Task data ▸

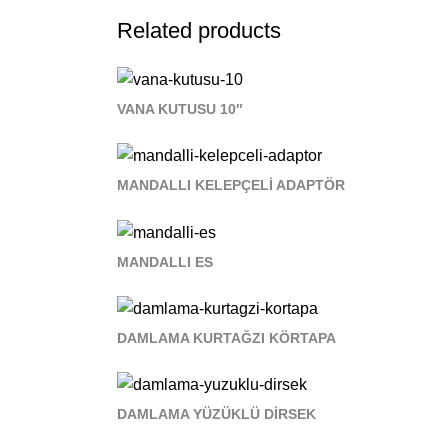
Related products
VANA KUTUSU 10″
MANDALLI KELEPÇELİ ADAPTÖR
MANDALLI ES
DAMLAMA KURTAĞZI KÖRTAPA
DAMLAMA YÜZÜKLÜ DİRSEK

Job ▸ Copy every text line of the data above word for word, leaving out the picture.

Task solution ▸
Related products
VANA KUTUSU 10″
MANDALLI KELEPÇELİ ADAPTÖR
MANDALLI ES
DAMLAMA KURTAĞZI KÖRTAPA
DAMLAMA YÜZÜKLÜ DİRSEK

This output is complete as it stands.